In PHP, I'm matching the text here http://siba.thenetworksolution.it/allegati/H3018500D7FDDE9ACA05671F49F4F3746A69DAF96.1329514.pdf.txt with the following regex:
preg_match('#(.*(?s))(particella |particelle |p\.|part\.|p |part |mappale |mapp\.|mapp |n\.|\*)\s*(\d+[\d /\p{Pd}]*)($|.{0,20}(?s)(graffati|particella |particelle |p\.|.*part\.|p |part |mappale |mapp\.|mapp |n\.|subalterno |subalterni |sub\.|s\.|sub |s |\bcat\b|\bcategoria\b|\brendita\b|\bvani\b|\bconsistenza\b|\bR\.C\.\b))#i', $txt, $matches, PREG_OFFSET_CAPTURE, $offset)
with offset = 1155
(that is the offset of the word "foglio" in the text).

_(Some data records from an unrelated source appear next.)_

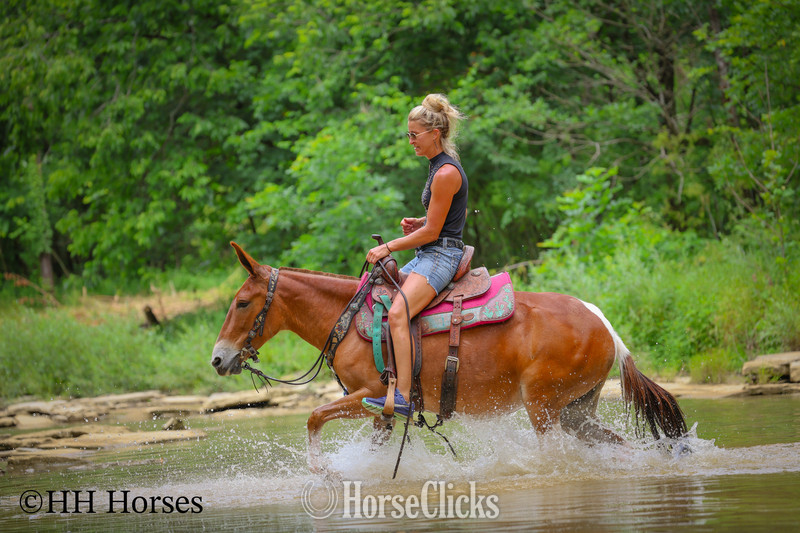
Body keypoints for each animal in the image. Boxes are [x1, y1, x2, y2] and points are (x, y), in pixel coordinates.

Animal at [211, 242, 687, 469]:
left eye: (241, 303)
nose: (218, 359)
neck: (348, 316)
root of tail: (603, 323)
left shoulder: (371, 395)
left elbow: (313, 417)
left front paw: (323, 471)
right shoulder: (382, 414)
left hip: (544, 408)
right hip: (576, 411)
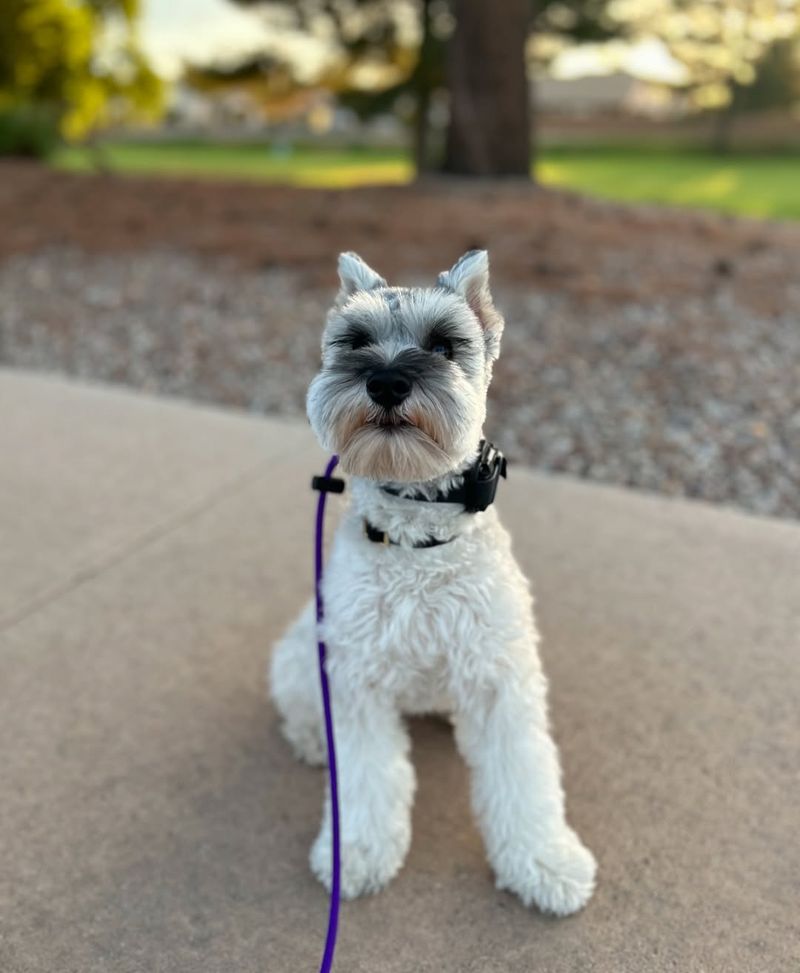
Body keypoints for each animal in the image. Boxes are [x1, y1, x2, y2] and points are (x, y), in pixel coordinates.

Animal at [272, 247, 596, 916]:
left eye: (446, 345)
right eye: (355, 341)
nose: (387, 382)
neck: (416, 540)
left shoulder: (501, 681)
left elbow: (524, 778)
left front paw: (545, 862)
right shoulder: (359, 685)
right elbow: (366, 779)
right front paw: (357, 852)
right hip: (301, 651)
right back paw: (313, 740)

I expected them to match the 454
(that is just after the offset) but it matches 57/1998
instead (that is many rows after).
After some tests on regex101.com I discovered the issue is the carriage return between the prefix particella
and 454
, but I expected the \s
to match line feeds.
How I can correct the greediness so the regex will match the 454
?